(Exercise inputs begins)

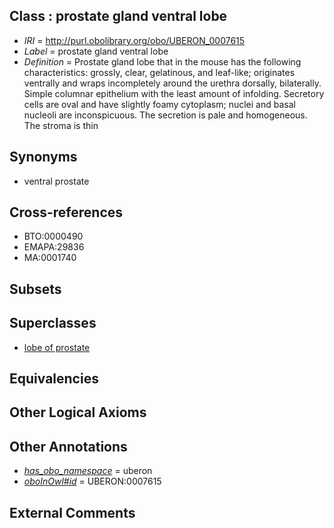 
## Class : prostate gland ventral lobe

 * *IRI* = http://purl.obolibrary.org/obo/UBERON_0007615
 * *Label* = prostate gland ventral lobe
 * *Definition* = Prostate gland lobe that in the mouse has the following characteristics: grossly, clear, gelatinous, and leaf-like; originates ventrally and wraps incompletely around the urethra dorsally, bilaterally. Simple columnar epithelium with the least amount of infolding. Secretory cells are oval and have slightly foamy cytoplasm; nuclei and basal nucleoli are inconspicuous. The secretion is pale and homogeneous. The stroma is thin

## Synonyms

 * ventral prostate

## Cross-references

 * BTO:0000490
 * EMAPA:29836
 * MA:0001740

## Subsets


## Superclasses

 * [lobe of prostate](../../UBERON/28/UBERON_0001328.md)

## Equivalencies


## Other Logical Axioms


## Other Annotations

 * *[has_obo_namespace](../../ce/oboInOwl#hasOBONamespace.md)* = uberon
 * *[oboInOwl#id](../../id/oboInOwl#id.md)* = UBERON:0007615

## External Comments

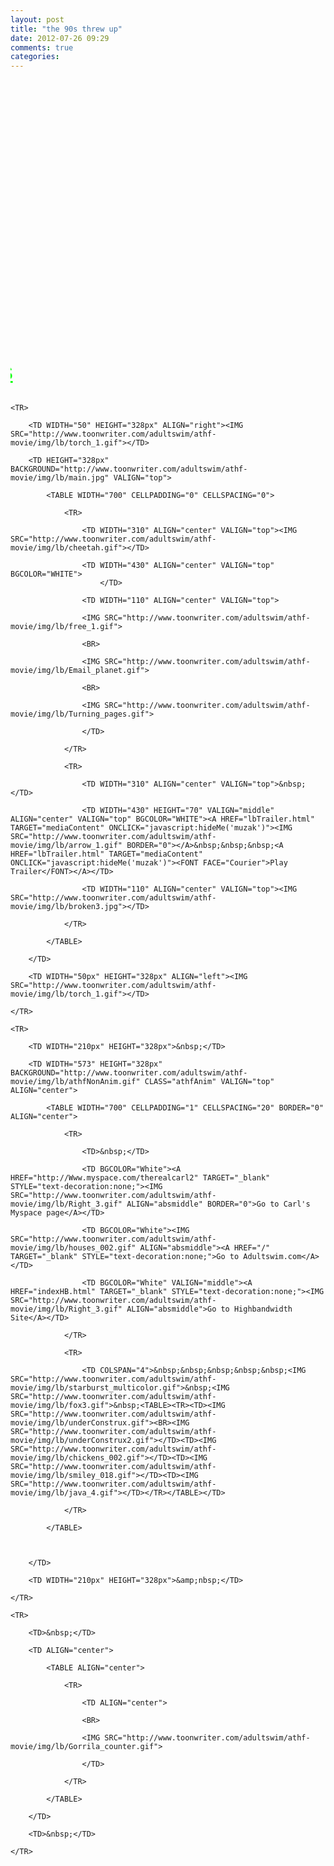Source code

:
 ```yaml
---
layout: post
title: "the 90s threw up"
date: 2012-07-26 09:29
comments: true
categories: 
---
```





<style>

	body {

		background-repeat: repeat-x;

	}

	table {

		background-repeat: repeat-y;

		margin:0;

		padding:0;

	}

	.athfAnim {

		background-repeat: repeat-y;

	}

</style>




<div BACKGROUND="http://www.toonwriter.com/adultswim/athf-movie/img/lb/light.gif" BGCOLOR="Silver">

<P>

<BR>

<P>

<MARQUEE BEHAVIOR="scroll" DIRECTION="right">

<FONT FACE="Courier" COLOR="Lime" SIZE="+3"><B><U><BLINK>AQUA </BLINK></U></B></FONT>

<FONT FACE="Courier" COLOR="Blue" SIZE="+3"><B><U>TEEN </U></B></FONT>

<FONT FACE="Courier" COLOR="Red" SIZE="+3"><B><U><BLINK>HUNGER </BLINK></U></B></FONT>

<FONT FACE="Courier" COLOR="Magenta" SIZE="+3"><B><U>FORCE </U></B></FONT>

<FONT FACE="Courier" COLOR="Chocolate" SIZE="+3"><B><U><BLINK>COLON </BLINK></U></B></FONT>

<FONT FACE="Courier" COLOR="Black" SIZE="+3"><B><U>MOVIE </U></B></FONT>

<FONT FACE="Courier" COLOR="DarkMagenta" SIZE="+3"><B><U><BLINK>FILM </BLINK></U></B></FONT>

<FONT FACE="Courier" COLOR="Aqua" SIZE="+3"><B><U>FOR </U></B></FONT>

<FONT FACE="Courier" COLOR="Lime" SIZE="+3"><B><U><BLINK>THEATERS</BLINK></U></B></FONT>

</MARQUEE>

<BR>



<TABLE CELLPADDING="1" CELLSPACING="1" BORDER="0" WIDTH="1000" BORDERCOLOR="#800080" BACKGROUND="http://www.toonwriter.com/adultswim/athf-movie/img/lb/bg.jpg">

	<TR>

		<TD WIDTH="50" HEIGHT="328px" ALIGN="right"><IMG SRC="http://www.toonwriter.com/adultswim/athf-movie/img/lb/torch_1.gif"></TD>

		<TD HEIGHT="328px" BACKGROUND="http://www.toonwriter.com/adultswim/athf-movie/img/lb/main.jpg" VALIGN="top">

			<TABLE WIDTH="700" CELLPADDING="0" CELLSPACING="0">

				<TR>

					<TD WIDTH="310" ALIGN="center" VALIGN="top"><IMG SRC="http://www.toonwriter.com/adultswim/athf-movie/img/lb/cheetah.gif"></TD>

					<TD WIDTH="430" ALIGN="center" VALIGN="top" BGCOLOR="WHITE">
						</TD>

					<TD WIDTH="110" ALIGN="center" VALIGN="top">

					<IMG SRC="http://www.toonwriter.com/adultswim/athf-movie/img/lb/free_1.gif">

					<BR>

					<IMG SRC="http://www.toonwriter.com/adultswim/athf-movie/img/lb/Email_planet.gif">

					<BR>

					<IMG SRC="http://www.toonwriter.com/adultswim/athf-movie/img/lb/Turning_pages.gif">

					</TD>

				</TR>

				<TR>

					<TD WIDTH="310" ALIGN="center" VALIGN="top">&nbsp;</TD>

					<TD WIDTH="430" HEIGHT="70" VALIGN="middle" ALIGN="center" VALIGN="top" BGCOLOR="WHITE"><A HREF="lbTrailer.html" TARGET="mediaContent" ONCLICK="javascript:hideMe('muzak')"><IMG SRC="http://www.toonwriter.com/adultswim/athf-movie/img/lb/arrow_1.gif" BORDER="0"></A>&nbsp;&nbsp;&nbsp;<A HREF="lbTrailer.html" TARGET="mediaContent" ONCLICK="javascript:hideMe('muzak')"><FONT FACE="Courier">Play Trailer</FONT></A></TD>

					<TD WIDTH="110" ALIGN="center" VALIGN="top"><IMG SRC="http://www.toonwriter.com/adultswim/athf-movie/img/lb/broken3.jpg"></TD>

				</TR>

			</TABLE>

		</TD>

		<TD WIDTH="50px" HEIGHT="328px" ALIGN="left"><IMG SRC="http://www.toonwriter.com/adultswim/athf-movie/img/lb/torch_1.gif"></TD>

	</TR>

	<TR>

		<TD WIDTH="210px" HEIGHT="328px">&nbsp;</TD>

		<TD WIDTH="573" HEIGHT="328px" BACKGROUND="http://www.toonwriter.com/adultswim/athf-movie/img/lb/athfNonAnim.gif" CLASS="athfAnim" VALIGN="top" ALIGN="center">

			<TABLE WIDTH="700" CELLPADDING="1" CELLSPACING="20" BORDER="0" ALIGN="center">

				<TR>

					<TD>&nbsp;</TD>

					<TD BGCOLOR="White"><A HREF="http://Www.myspace.com/therealcarl2" TARGET="_blank" STYLE="text-decoration:none;"><IMG SRC="http://www.toonwriter.com/adultswim/athf-movie/img/lb/Right_3.gif" ALIGN="absmiddle" BORDER="0">Go to Carl's Myspace page</A></TD>

					<TD BGCOLOR="White"><IMG SRC="http://www.toonwriter.com/adultswim/athf-movie/img/lb/houses_002.gif" ALIGN="absmiddle"><A HREF="/" TARGET="_blank" STYLE="text-decoration:none;">Go to Adultswim.com</A></TD>

					<TD BGCOLOR="White" VALIGN="middle"><A HREF="indexHB.html" TARGET="_blank" STYLE="text-decoration:none;"><IMG SRC="http://www.toonwriter.com/adultswim/athf-movie/img/lb/Right_3.gif" ALIGN="absmiddle">Go to Highbandwidth Site</A></TD>

				</TR>

				<TR>

					<TD COLSPAN="4">&nbsp;&nbsp;&nbsp;&nbsp;&nbsp;<IMG SRC="http://www.toonwriter.com/adultswim/athf-movie/img/lb/starburst_multicolor.gif">&nbsp;<IMG SRC="http://www.toonwriter.com/adultswim/athf-movie/img/lb/fox3.gif">&nbsp;<TABLE><TR><TD><IMG SRC="http://www.toonwriter.com/adultswim/athf-movie/img/lb/underConstrux.gif"><BR><IMG SRC="http://www.toonwriter.com/adultswim/athf-movie/img/lb/underConstrux2.gif"></TD><TD><IMG SRC="http://www.toonwriter.com/adultswim/athf-movie/img/lb/chickens_002.gif"></TD><TD><IMG SRC="http://www.toonwriter.com/adultswim/athf-movie/img/lb/smiley_018.gif"></TD><TD><IMG SRC="http://www.toonwriter.com/adultswim/athf-movie/img/lb/java_4.gif"></TD></TR></TABLE></TD>

				</TR>

			</TABLE>



		</TD>

		<TD WIDTH="210px" HEIGHT="328px">&amp;nbsp;</TD>

	</TR>

	<TR>

		<TD>&nbsp;</TD>

		<TD ALIGN="center">

			<TABLE ALIGN="center">

				<TR>

					<TD ALIGN="center">

					<BR>

					<IMG SRC="http://www.toonwriter.com/adultswim/athf-movie/img/lb/Gorrila_counter.gif">

					</TD>

				</TR>

			</TABLE>

		</TD>

		<TD>&nbsp;</TD>

	</TR>

</TABLE>


<!--
<div id="muzak"><div id="athfMuzakFlash"><EMBED SRC="http://www.toonwriter.com/adultswim/athf-movie/midi.swf?id=athf_Muzak_001&dir=1&autoPlay=true" /></div></div>
-->
</DIV>
<script language="JavaScript" type="text/javascript">





	function hideMe(sDivId){

		oMuzak = document.getElementById(sDivId);

	//	alert("oBody.className: " + oFlash.className)

		oMuzak.style.display = "none";

	}

/*
var as_athfMuzak_fo = new FlashObject("http://www.toonwriter.com/adultswim/athf-movie/midi.swf?id=athf_Muzak_001&dir=1&autoPlay=true", "athfMuzakFlash", "1", "1", "8", "#000");



as_athfMuzak_fo.addParam("wmode", "transparent");

as_athfMuzak_fo.addParam("quality", "high");

as_athfMuzak_fo.addParam("allowScriptAccess", "sameDomain");



as_athfMuzak_fo.write("muzak");
*/
</script>









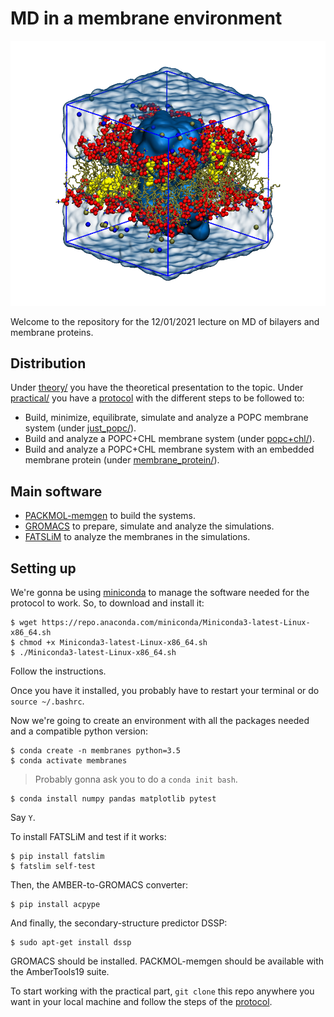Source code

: # MD in a membrane environment

![](practical/files/images/box+water.png)

Welcome to the repository for the 12/01/2021 lecture on MD of bilayers and membrane proteins.

## Distribution

Under [theory/](theory/) you have the theoretical presentation to the topic. Under [practical/](practical/) you have a [protocol](practical/README.md) with the different steps to be followed to:
- Build, minimize, equilibrate, simulate and analyze a POPC membrane system (under [just_popc/](practical/just_popc)).
- Build and analyze a POPC+CHL membrane system (under [popc+chl/](practical/popc+chl)).
- Build and analyze a POPC+CHL membrane system with an embedded membrane protein (under [membrane_protein/](practical/membrane_protein)).

## Main software

- [PACKMOL-memgen](https://pubs.acs.org/doi/10.1021/acs.jcim.9b00269) to build the systems.
- [GROMACS](https://manual.gromacs.org/) to prepare, simulate and analyze the simulations.
- [FATSLiM](http://fatslim.github.io/) to analyze the membranes in the simulations.

## Setting up

We're gonna be using [miniconda](https://docs.conda.io/en/latest/miniconda.html) to manage the software needed for the protocol to work. So, to download and install it:

```
$ wget https://repo.anaconda.com/miniconda/Miniconda3-latest-Linux-x86_64.sh
$ chmod +x Miniconda3-latest-Linux-x86_64.sh
$ ./Miniconda3-latest-Linux-x86_64.sh
```

Follow the instructions.

Once you have it installed, you probably have to restart your terminal or do `source ~/.bashrc`.

Now we're going to create an environment with all the packages needed and a compatible python version:

```
$ conda create -n membranes python=3.5
$ conda activate membranes
```

> Probably gonna ask you to do a `conda init bash`.

```
$ conda install numpy pandas matplotlib pytest
```

Say `Y`.

To install FATSLiM and test if it works:

```
$ pip install fatslim
$ fatslim self-test
```

Then, the AMBER-to-GROMACS converter:

```
$ pip install acpype
```

And finally, the secondary-structure predictor DSSP:

```
$ sudo apt-get install dssp
```

GROMACS should be installed. PACKMOL-memgen should be available with the AmberTools19 suite.

To start working with the practical part, `git clone` this repo anywhere you want in your local machine and follow the steps of the [protocol](practical/README.md).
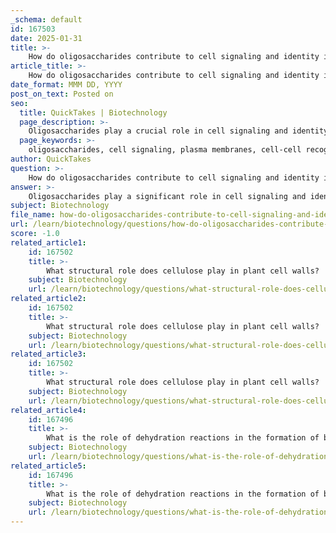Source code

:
 ```yaml
---
_schema: default
id: 167503
date: 2025-01-31
title: >-
    How do oligosaccharides contribute to cell signaling and identity in plasma membranes?
article_title: >-
    How do oligosaccharides contribute to cell signaling and identity in plasma membranes?
date_format: MMM DD, YYYY
post_on_text: Posted on
seo:
  title: QuickTakes | Biotechnology
  page_description: >-
    Oligosaccharides play a crucial role in cell signaling and identity in plasma membranes through mechanisms like cell-cell recognition, blood typing, and cellular communication. They are key components of glycoproteins and glycolipids and influence various biological processes.
  page_keywords: >-
    oligosaccharides, cell signaling, plasma membranes, cell-cell recognition, glycoproteins, glycolipids, immune response, blood typing, cellular communication, structural diversity
author: QuickTakes
question: >-
    How do oligosaccharides contribute to cell signaling and identity in plasma membranes?
answer: >-
    Oligosaccharides play a significant role in cell signaling and identity, particularly in the context of plasma membranes. Here’s a detailed explanation of how they contribute to these functions:\n\n### 1. Cell-Cell Recognition\nOligosaccharides are commonly found on the surface of cells as components of glycoproteins and glycolipids. These carbohydrate chains serve as recognition sites that facilitate interactions between cells. This is crucial for various biological processes, including:\n\n- **Tissue Formation**: Oligosaccharides help cells recognize each other, which is essential for the organization and maintenance of tissues.\n- **Immune Responses**: They play a role in the immune system by allowing immune cells to identify and bind to pathogens or infected cells, thus initiating an immune response.\n- **Developmental Biology**: During development, oligosaccharides assist in guiding cells to their appropriate locations and functions.\n\n### 2. Specificity in Blood Typing\nOligosaccharides are integral to blood typing, where the specific arrangement of sugar units on the surface of red blood cells determines blood group compatibility. For example, the presence of certain oligosaccharides can classify blood into groups A, B, AB, or O. This specificity is vital for safe blood transfusions and organ transplants.\n\n### 3. Cellular Communication\nOligosaccharides attached to proteins and lipids in the plasma membrane are involved in signaling pathways. They can act as ligands for receptors, triggering various cellular responses. This signaling is essential for:\n\n- **Cell Growth and Differentiation**: Oligosaccharides can influence how cells grow and differentiate into specific cell types.\n- **Cell Migration**: They can affect the movement of cells, which is important in processes like wound healing and immune responses.\n\n### 4. Structural Diversity\nThe structural diversity of oligosaccharides, which can be linear or branched, allows for a wide range of interactions with other molecules. This diversity is key to their function in cell identity and signaling, as different structures can elicit different biological responses.\n\n### Conclusion\nIn summary, oligosaccharides are crucial for cell signaling and identity due to their roles in cell-cell recognition, specificity in blood typing, and involvement in cellular communication. Their presence on the plasma membrane allows cells to interact with their environment and with each other, facilitating essential biological processes.
subject: Biotechnology
file_name: how-do-oligosaccharides-contribute-to-cell-signaling-and-identity-in-plasma-membranes.md
url: /learn/biotechnology/questions/how-do-oligosaccharides-contribute-to-cell-signaling-and-identity-in-plasma-membranes
score: -1.0
related_article1:
    id: 167502
    title: >-
        What structural role does cellulose play in plant cell walls?
    subject: Biotechnology
    url: /learn/biotechnology/questions/what-structural-role-does-cellulose-play-in-plant-cell-walls
related_article2:
    id: 167502
    title: >-
        What structural role does cellulose play in plant cell walls?
    subject: Biotechnology
    url: /learn/biotechnology/questions/what-structural-role-does-cellulose-play-in-plant-cell-walls
related_article3:
    id: 167502
    title: >-
        What structural role does cellulose play in plant cell walls?
    subject: Biotechnology
    url: /learn/biotechnology/questions/what-structural-role-does-cellulose-play-in-plant-cell-walls
related_article4:
    id: 167496
    title: >-
        What is the role of dehydration reactions in the formation of biological polymers?
    subject: Biotechnology
    url: /learn/biotechnology/questions/what-is-the-role-of-dehydration-reactions-in-the-formation-of-biological-polymers
related_article5:
    id: 167496
    title: >-
        What is the role of dehydration reactions in the formation of biological polymers?
    subject: Biotechnology
    url: /learn/biotechnology/questions/what-is-the-role-of-dehydration-reactions-in-the-formation-of-biological-polymers
---
```


&nbsp;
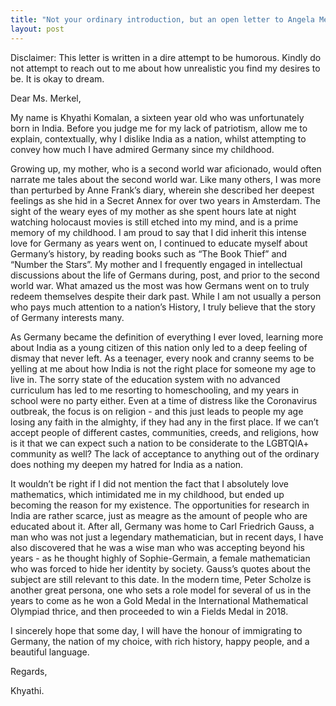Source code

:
 ```yaml
---
title: "Not your ordinary introduction, but an open letter to Angela Merkel"
layout: post
---
```


Disclaimer: This letter is written in a dire attempt to be humorous. Kindly do not attempt to reach out to me about how unrealistic you find my desires to be. It is okay to dream.

Dear Ms. Merkel,

My name is Khyathi Komalan, a sixteen year old who was unfortunately born in India. Before you judge me for my lack of patriotism, allow me to explain, contextually, why I dislike India as a nation, whilst attempting to convey how much I have admired Germany since my childhood. 

Growing up, my mother, who is a second world war aficionado, would often narrate me tales about the second world war. Like many others, I was more than perturbed by Anne Frank’s diary, wherein she described her deepest feelings as she hid in a Secret Annex for over two years in Amsterdam. The sight of the weary eyes of my mother as she spent hours late at night watching holocaust movies is still etched into my mind, and is a prime memory of my childhood. I am proud to say that I did inherit this intense love for Germany as years went on, I continued to educate myself about Germany’s history, by reading books such as “The Book Thief” and “Number the Stars”. My mother and I frequently engaged in intellectual discussions about the life of Germans during, post, and prior to the second world war. What amazed us the most was how Germans went on to truly redeem themselves despite their dark past. While I am not usually a person who pays much attention to a nation’s History, I truly believe that the story of Germany interests many. 

As Germany became the definition of everything I ever loved, learning more about India as a young citizen of this nation only led to a deep feeling of dismay that never left. As a teenager, every nook and cranny seems to be yelling at me about how India is not the right place for someone my age to live in. The sorry state of the education system with no advanced curriculum has led to me resorting to homeschooling, and my years in school were no party either. Even at a time of distress like the Coronavirus outbreak, the focus is on religion - and this just leads to people my age losing any faith in the almighty, if they had any in the first place. If we can’t accept people of different castes, communities, creeds, and religions, how is it that we can expect such a nation to be considerate to the LGBTQIA+ community as well? The lack of acceptance to anything out of the ordinary does nothing my deepen my hatred for India as a nation.

It wouldn’t be right if I did not mention the fact that I absolutely love mathematics, which intimidated me in my childhood, but ended up becoming the reason for my existence. The opportunities for research in India are rather scarce, just as meagre as the amount of people who are educated about it. After all, Germany was home to Carl Friedrich Gauss, a man who was not just a legendary mathematician, but in recent days, I have also discovered that he was a wise man who was accepting beyond his years - as he thought highly of Sophie-Germain, a female mathematician who was forced to hide her identity by society. Gauss’s quotes about the subject are still relevant to this date. In the modern time, Peter Scholze is another great persona, one who sets a role model for several of us in the years to come as he won a Gold Medal in the International Mathematical Olympiad thrice, and then proceeded to win a Fields Medal in 2018. 

I sincerely hope that some day, I will have the honour of immigrating to Germany, the nation of my choice, with rich history, happy people, and a beautiful language.

Regards,

Khyathi.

(Exercise inputs ends)

Requirement: Which lines above run from the one containing "## Distribution" down to the one containing "Under [theory/](theory/) you"? Repeat exactly those, both ends included, and nothing else.

Output below:
## Distribution

Under [theory/](theory/) you have the theoretical presentation to the topic. Under [practical/](practical/) you have a [protocol](practical/README.md) with the different steps to be followed to:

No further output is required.